[[ RECORDS FOR THIS TASK open ]]

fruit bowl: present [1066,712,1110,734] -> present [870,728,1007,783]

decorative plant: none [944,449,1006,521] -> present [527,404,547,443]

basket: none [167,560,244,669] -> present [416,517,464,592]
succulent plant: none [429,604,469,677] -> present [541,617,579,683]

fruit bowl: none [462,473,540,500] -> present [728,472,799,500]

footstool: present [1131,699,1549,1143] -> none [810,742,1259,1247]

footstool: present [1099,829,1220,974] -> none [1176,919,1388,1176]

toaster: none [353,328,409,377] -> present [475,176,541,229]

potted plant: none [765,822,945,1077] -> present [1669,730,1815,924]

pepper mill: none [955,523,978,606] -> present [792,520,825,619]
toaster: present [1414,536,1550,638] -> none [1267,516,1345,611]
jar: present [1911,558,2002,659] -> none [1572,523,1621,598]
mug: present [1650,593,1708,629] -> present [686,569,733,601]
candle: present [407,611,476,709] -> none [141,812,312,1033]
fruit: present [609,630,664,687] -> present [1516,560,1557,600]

[[ RECORDS FOR THIS TASK closed ]]

Nothing added, nothing dropped: copy the data above.

ANSWER FOR THIS EXERCISE |
fruit bowl: present [1066,712,1110,734] -> present [870,728,1007,783]

decorative plant: none [944,449,1006,521] -> present [527,404,547,443]

basket: none [167,560,244,669] -> present [416,517,464,592]
succulent plant: none [429,604,469,677] -> present [541,617,579,683]

fruit bowl: none [462,473,540,500] -> present [728,472,799,500]

footstool: present [1131,699,1549,1143] -> none [810,742,1259,1247]

footstool: present [1099,829,1220,974] -> none [1176,919,1388,1176]

toaster: none [353,328,409,377] -> present [475,176,541,229]

potted plant: none [765,822,945,1077] -> present [1669,730,1815,924]

pepper mill: none [955,523,978,606] -> present [792,520,825,619]
toaster: present [1414,536,1550,638] -> none [1267,516,1345,611]
jar: present [1911,558,2002,659] -> none [1572,523,1621,598]
mug: present [1650,593,1708,629] -> present [686,569,733,601]
candle: present [407,611,476,709] -> none [141,812,312,1033]
fruit: present [609,630,664,687] -> present [1516,560,1557,600]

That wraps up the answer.